Belirtmek istedeiğim bir diğer şey de, dokuz madde halinde sıraladığın önerilerin bir çoğunun, o günün şartlarına uymadığını düşünüyorum. Şöyle ki; O günün şartlarındaki bir ülkeyi, ayağa kaldırmak için yapılacak önerileri kimlerin yapabileceği, hangi kesimlerin öneride bulunabileceğini de düşünmemiz gerekir. Tamamen örgütsüz bir toplum olan geniş halk yığınlarının bu kurtuluş mücadelesinde, herhangi bir öneride bulunabileceğini düşünmemiz bizi yanılgıya sürükler. Önerileri yapanlar, her zaman olduğu gibi, elinde belirli bir gücü bulunduran, çevresindeki insanları kullanabilme, yönetebilmeyi elinde bulundurabilen kesimler ile dünya siyasetine yön vermek isteyen güçlerin elçi ve misyonerleri bunları seslendirebilir ve halkı, bu önerilerin en iyi yöntem olduğu konusunda ikna edebilirler.
Bu durumda, halkı ikna edebilecek ve yönlendirebilecek güçlerin kendi menfaatlerine uygun olarak yapacakları öneriler ise, ilk üç madde dışında, dokuzuncu madde ile Atatürk'ün önerdiği "Tüm ulusun kurtuluşu için çözüm yolları aramak" maddesi olabilecektir.
Ben bundan daha fazla yorum yaparak bu yazı dizisinin gidiş sürecini bozmak istemem.
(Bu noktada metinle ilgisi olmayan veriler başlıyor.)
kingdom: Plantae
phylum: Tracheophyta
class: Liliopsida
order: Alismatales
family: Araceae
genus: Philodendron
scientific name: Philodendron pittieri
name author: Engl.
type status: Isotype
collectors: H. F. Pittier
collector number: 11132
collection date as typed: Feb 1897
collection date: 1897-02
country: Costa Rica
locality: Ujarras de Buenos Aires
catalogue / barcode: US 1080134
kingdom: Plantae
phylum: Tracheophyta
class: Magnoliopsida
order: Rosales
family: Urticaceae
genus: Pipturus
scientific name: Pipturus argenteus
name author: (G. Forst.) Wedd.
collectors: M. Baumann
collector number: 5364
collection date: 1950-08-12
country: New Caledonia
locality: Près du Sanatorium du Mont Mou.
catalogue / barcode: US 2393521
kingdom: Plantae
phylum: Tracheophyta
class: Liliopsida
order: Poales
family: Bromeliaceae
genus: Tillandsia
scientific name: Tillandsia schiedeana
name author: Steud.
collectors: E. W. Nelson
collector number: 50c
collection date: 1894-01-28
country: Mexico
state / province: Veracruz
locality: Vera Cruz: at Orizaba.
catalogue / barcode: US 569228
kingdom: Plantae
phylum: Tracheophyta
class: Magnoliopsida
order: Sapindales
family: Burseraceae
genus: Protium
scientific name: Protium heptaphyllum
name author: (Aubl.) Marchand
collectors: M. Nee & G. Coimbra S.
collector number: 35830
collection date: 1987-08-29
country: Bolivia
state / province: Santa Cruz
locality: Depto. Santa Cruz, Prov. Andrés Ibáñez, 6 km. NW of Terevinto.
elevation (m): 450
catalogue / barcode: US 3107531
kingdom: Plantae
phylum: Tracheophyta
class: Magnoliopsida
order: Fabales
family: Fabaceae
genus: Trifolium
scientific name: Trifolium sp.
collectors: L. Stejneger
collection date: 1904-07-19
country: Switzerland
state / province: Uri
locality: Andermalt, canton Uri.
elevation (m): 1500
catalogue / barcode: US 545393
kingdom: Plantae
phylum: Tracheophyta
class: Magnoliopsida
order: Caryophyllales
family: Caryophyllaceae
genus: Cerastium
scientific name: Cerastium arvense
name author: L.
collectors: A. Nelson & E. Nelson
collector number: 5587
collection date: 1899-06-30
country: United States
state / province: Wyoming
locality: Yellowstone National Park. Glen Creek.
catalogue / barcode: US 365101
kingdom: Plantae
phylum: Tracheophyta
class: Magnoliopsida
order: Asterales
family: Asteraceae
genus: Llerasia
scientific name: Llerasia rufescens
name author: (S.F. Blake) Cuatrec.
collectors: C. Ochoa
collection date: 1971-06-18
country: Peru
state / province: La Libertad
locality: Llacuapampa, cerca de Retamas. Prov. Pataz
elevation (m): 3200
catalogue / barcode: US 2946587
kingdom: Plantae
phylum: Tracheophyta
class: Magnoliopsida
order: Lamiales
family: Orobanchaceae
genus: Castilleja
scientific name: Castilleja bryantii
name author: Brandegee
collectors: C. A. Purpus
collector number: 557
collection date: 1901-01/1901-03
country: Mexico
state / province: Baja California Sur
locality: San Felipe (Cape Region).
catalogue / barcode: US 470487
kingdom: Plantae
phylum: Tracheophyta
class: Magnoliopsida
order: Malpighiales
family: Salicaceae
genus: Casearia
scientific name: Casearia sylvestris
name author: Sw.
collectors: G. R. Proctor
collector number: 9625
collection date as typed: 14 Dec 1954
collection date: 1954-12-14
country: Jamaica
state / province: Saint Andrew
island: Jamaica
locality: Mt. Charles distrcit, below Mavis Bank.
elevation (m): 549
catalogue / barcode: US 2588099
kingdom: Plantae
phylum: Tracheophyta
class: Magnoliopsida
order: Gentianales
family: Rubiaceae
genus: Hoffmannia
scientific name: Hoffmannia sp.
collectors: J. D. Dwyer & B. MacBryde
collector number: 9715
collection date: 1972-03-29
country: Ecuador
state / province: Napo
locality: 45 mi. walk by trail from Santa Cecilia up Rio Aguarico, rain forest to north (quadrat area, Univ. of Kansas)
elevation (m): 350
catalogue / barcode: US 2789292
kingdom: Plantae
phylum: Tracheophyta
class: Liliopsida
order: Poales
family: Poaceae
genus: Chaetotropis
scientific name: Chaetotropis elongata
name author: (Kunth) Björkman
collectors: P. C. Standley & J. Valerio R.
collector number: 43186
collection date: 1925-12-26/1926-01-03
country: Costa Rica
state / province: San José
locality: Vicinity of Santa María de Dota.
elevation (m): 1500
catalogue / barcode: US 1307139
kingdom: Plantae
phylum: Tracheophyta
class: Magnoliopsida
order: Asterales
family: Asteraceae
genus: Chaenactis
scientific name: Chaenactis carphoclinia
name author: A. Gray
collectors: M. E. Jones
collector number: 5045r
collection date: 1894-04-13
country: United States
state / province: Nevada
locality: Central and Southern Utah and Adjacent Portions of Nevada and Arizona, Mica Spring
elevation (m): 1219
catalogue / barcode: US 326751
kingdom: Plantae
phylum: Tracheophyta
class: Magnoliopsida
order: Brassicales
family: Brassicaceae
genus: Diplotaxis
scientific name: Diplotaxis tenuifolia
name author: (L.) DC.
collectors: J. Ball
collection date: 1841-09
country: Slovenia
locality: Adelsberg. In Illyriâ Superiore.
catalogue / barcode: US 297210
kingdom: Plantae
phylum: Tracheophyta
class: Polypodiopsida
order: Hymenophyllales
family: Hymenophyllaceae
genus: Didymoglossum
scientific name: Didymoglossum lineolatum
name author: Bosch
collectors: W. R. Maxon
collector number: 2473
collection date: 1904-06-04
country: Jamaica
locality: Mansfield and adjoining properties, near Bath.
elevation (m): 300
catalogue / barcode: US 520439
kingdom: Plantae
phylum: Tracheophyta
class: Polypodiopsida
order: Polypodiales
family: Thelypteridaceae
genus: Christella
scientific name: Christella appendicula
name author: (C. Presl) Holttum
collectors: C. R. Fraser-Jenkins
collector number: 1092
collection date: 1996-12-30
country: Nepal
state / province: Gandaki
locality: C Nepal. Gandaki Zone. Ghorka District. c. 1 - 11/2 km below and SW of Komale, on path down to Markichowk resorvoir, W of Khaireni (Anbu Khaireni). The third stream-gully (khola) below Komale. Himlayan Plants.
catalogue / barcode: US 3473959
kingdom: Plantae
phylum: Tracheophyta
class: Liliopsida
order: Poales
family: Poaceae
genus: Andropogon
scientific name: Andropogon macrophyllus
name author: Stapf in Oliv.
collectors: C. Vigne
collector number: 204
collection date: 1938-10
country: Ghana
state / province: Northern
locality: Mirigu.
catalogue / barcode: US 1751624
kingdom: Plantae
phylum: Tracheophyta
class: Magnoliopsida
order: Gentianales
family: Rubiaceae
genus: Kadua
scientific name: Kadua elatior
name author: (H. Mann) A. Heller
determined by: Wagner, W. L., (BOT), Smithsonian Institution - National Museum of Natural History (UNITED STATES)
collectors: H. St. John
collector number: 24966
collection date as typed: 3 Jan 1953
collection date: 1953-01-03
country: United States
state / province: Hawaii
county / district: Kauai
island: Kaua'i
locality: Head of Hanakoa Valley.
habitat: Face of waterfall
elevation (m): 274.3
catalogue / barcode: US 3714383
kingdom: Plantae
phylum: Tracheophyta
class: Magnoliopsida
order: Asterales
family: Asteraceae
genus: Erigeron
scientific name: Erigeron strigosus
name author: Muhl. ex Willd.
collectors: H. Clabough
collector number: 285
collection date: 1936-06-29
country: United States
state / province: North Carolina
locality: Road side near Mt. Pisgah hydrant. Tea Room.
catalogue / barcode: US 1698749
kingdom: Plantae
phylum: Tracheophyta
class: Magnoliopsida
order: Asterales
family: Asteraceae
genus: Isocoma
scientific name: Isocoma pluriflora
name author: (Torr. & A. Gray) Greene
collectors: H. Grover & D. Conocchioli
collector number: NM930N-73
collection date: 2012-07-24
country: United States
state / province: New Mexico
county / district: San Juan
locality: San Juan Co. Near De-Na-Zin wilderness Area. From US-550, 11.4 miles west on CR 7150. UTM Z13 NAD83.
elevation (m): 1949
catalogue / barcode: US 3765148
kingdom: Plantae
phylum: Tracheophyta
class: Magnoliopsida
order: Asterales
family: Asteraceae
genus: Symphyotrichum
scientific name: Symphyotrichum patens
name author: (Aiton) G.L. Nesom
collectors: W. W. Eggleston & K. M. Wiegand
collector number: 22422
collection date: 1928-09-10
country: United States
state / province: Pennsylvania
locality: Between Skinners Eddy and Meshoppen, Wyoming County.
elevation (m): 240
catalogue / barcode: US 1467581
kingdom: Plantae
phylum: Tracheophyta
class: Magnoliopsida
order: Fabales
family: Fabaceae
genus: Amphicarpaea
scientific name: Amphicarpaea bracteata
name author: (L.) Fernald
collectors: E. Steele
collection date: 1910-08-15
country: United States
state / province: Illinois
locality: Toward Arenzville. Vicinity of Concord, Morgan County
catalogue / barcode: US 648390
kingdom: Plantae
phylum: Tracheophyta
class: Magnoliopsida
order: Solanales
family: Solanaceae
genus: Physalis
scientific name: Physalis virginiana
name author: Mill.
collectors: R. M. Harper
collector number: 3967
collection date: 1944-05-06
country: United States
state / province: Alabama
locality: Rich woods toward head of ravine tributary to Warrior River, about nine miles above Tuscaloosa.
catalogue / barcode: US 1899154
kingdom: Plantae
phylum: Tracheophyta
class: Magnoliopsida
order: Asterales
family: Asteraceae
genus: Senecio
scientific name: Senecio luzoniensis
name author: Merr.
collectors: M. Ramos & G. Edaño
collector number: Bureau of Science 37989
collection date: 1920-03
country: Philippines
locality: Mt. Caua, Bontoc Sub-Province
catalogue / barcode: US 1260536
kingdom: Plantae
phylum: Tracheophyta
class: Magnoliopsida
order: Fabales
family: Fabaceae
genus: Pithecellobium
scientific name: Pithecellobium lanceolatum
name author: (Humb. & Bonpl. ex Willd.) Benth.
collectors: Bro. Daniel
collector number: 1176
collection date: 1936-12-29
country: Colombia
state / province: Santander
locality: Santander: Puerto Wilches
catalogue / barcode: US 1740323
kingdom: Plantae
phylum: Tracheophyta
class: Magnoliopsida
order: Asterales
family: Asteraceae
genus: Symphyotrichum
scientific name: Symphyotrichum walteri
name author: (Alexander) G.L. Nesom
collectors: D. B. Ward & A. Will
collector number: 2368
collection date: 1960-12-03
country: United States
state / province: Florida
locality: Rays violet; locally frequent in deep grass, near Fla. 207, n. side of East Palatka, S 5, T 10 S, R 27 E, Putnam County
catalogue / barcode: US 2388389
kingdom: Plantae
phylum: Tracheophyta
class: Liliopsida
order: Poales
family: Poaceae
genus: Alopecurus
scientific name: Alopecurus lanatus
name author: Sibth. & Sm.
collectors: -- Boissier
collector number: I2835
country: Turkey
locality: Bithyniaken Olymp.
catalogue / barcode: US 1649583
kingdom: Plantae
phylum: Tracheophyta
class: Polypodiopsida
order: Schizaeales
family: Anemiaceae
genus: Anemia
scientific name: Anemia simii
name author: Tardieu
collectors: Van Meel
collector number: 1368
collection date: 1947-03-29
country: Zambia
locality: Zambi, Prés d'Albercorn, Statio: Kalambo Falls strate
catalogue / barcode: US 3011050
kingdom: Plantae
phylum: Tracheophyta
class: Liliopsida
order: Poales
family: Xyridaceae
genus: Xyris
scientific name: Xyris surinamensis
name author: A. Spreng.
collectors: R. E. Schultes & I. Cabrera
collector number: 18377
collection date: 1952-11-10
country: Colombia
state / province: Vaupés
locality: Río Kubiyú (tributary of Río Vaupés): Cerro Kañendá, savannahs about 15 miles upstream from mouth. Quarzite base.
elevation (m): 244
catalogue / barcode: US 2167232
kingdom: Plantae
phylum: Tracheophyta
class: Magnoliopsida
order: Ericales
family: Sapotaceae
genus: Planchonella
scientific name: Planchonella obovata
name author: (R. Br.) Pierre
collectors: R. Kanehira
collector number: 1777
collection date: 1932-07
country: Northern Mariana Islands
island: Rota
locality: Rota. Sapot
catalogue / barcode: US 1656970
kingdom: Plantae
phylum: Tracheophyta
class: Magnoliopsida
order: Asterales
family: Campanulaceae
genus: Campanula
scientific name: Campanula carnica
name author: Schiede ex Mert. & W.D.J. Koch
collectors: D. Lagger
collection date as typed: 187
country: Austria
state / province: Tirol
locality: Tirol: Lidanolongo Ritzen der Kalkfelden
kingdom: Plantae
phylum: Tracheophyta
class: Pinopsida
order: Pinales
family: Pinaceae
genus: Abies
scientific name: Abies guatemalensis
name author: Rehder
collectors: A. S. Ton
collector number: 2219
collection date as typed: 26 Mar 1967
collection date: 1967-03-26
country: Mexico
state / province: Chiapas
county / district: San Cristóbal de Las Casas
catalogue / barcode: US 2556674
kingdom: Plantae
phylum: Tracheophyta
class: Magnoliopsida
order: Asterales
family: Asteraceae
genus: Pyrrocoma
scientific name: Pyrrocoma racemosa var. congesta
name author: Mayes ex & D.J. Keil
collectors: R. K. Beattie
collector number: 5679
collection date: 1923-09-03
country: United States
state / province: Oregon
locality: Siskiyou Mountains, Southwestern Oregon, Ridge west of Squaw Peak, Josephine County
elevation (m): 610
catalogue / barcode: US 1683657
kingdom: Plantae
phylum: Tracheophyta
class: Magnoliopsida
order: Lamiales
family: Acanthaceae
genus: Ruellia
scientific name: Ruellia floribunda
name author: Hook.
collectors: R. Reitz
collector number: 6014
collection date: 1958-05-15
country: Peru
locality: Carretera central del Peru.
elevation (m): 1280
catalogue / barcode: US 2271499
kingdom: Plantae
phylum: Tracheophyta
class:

Ancak, senin bu sayılan beş öneriyi de ayrı ayrı irdeleyip, o öneriler doğrultusunda ülkeyi ayağa kaldırmaya çalışır ve sonucunda varılacak noktaları ve sorunları açığa çıkarırsan, çok önemli bir görevi yerine getirmiş olursun.
Sana başladığın bu önemli görevde başarı ve kolaylıklar diliyorum. Umarım başarıyla tamamlarsın bu önemli görevi..
Sevgilerimle..
Sevgili Arzu,
Geniş değerlendirmen için sonsuz teşekkürlerimi kabul et.. Elimdne geldiğince Mustafa Kemal'i karşı olduğum gözlerle görmeye çalışıp öyle yorumlaycağım
Dokuz maddeye gelince o günün şartlarını gözardı ederek yazdığım konusunda haklısın ama bunun sebebi seninde başlangıçta belirttiğin gibi zaten insanların o günün şartlarını görmezden gelerek konuya yaklaşıyor olmaları. O nedenle bende o gününşartlarına ait insan psikolojisi yerine zaten bugünün şartlarında konuyu irdeleyen kişileri hedef seçtim kendime. O nedenle bu tür bir madde yapısı daha uygun geldi.
Yazı dizisi için her türlü eleştiri ve önerini seve seve kabul ederim. Hatta dilersen bu yazıya ortak olabilir. Yazı dizisi ile ilgili görüş ve katkılarını dilersen burda dilersen kendi blogunda yer verebilirsin.
Amacım kendi yanlız yolculuğuma çıkmak değil, hepimizin birden dahil olduhu bir yolculukta neden nasıl ilişkisini çözmek olduğundan, aynı merkezde düşünce yapısı bile olsa farklı bakış açıları daima daha objektif olacaktır diye düşünüyorum.